Specifically, from 31 December 2020, all ships of 500 GT and above – regardless of the flag they are flying – will be required to carry an inventory of hazardous materials (IHM) when calling a port or anchorage of a country that is a member of the European Union (EU) or European Economic Area (EEA).

To remind, the European Union’s Ship Recycling Regulations (EUSRR) that came into force in December 2018  pose certain obligations to all ships of 500 gross tonnage (GT) and above, flying the flag of countries in the EU or EEA, with certain exceptions such as warships, naval auxiliary or other ships on non-commercial service.

A requirement included applies to not only ships flying the flag of countries in the EU or EEA but also to all ships of 500 GT and above, regardless of the flag they are flying, when calling a port or anchorage of a country that is a member of the EU or EEA.
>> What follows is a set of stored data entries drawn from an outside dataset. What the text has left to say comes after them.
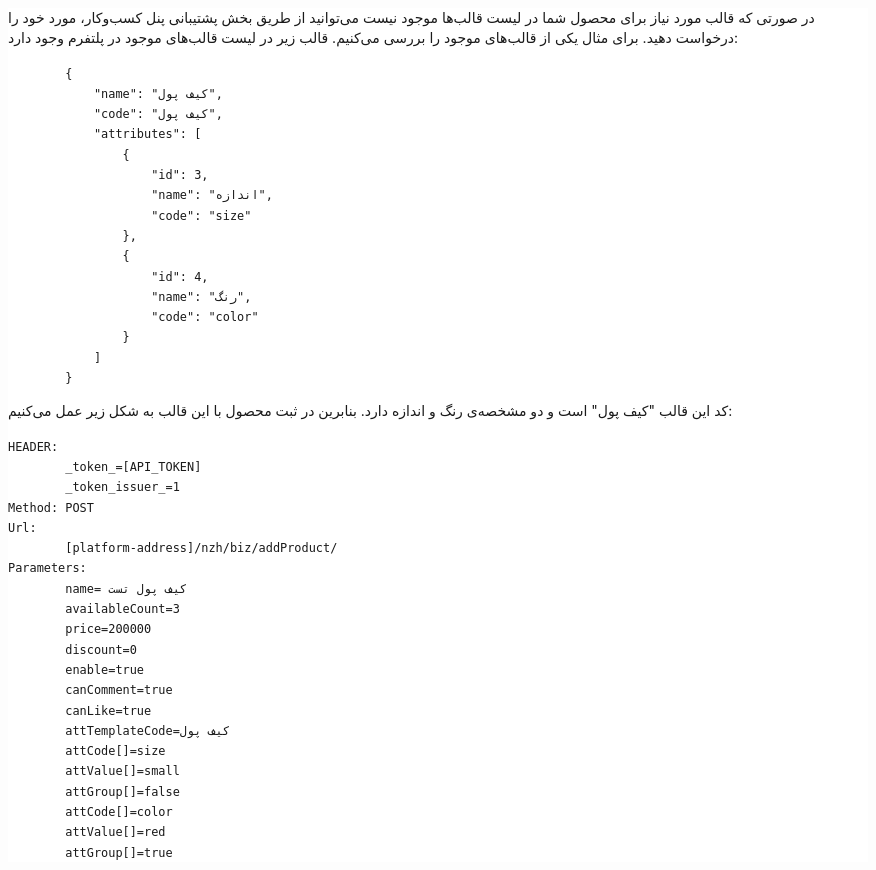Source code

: 

در صورتی که قالب مورد نیاز برای محصول شما در لیست قالب‌ها موجود نیست می‌توانید از طریق بخش پشتیبانی پنل کسب‌وکار،  مورد خود را درخواست دهید.
برای مثال یکی از قالب‌های موجود را بررسی می‌کنیم. قالب زیر در لیست قالب‌های موجود در پلتفرم وجود دارد:

```
        {
            "name": "کیف پول",
            "code": "کیف پول",
            "attributes": [
                {
                    "id": 3,
                    "name": "اندازه",
                    "code": "size"
                },
                {
                    "id": 4,
                    "name": "رنگ",
                    "code": "color"
                }
            ]
        }

```



کد این قالب "کیف پول" است و دو مشخصه‌ی رنگ و اندازه دارد. بنابرین در ثبت محصول با این قالب به شکل زیر عمل می‌کنیم:

```
HEADER:
        _token_=[API_TOKEN]
        _token_issuer_=1
Method: POST
Url:
        [platform-address]/nzh/biz/addProduct/
Parameters:
        name= کیف پول تست
        availableCount=3
        price=200000
        discount=0
        enable=true
        canComment=true
        canLike=true
        attTemplateCode=کیف پول
        attCode[]=size
        attValue[]=small
        attGroup[]=false
        attCode[]=color
        attValue[]=red
        attGroup[]=true

```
As stated above, by December 31, 2020, all such ships should carry an inventory of hazardous materials (IHM) that is compliant with EUSRR, and for ships flying a flag of country outside the EU/EEA region, this must be accompanied by a statement of compliance from the flag state.

BIMCO states that port state control officers will be responsible for the certificate and the quality of the IHM and in case of non-compliance, ships may be warned, detained, dismissed or excluded from the ports or offshore terminals under the jurisdiction of a member state.

For already existent vessels, the IHM will be based on visual and sampling checks and include the approximate quantity and location of a number of specified hazardous materials on board.

It is added that although the IHM can be produced by own resources of a shipowner, there are also IHM service providers including classification societies, which already offer such services.

When external companies are used, visual and sampling checks require IHM service providers to board each ship. Experience has shown that the whole process may take three months or longer, depending on the size and construction of the ship and how the desktop review has been prepared by the shipowner.

It is therefore recommended that owners and operators of existing ships, who trade in EU and EEA countries, plan well in advance to comply with EUSRR IHM requirements by the 31 December 2020 deadline.

In the meantime, BIMCO highlights that due to the restrictions because of COVID-19 pandemic, possibilities of having IHM service providers and surveyors on board is limited.

While, the International Association of Classification Societies (IACS) provides the following guidance about IHM surveys: “The initial desktop review may be performed remotely and followed up by onboard verification at a later date, subject to flag administration’s approval.”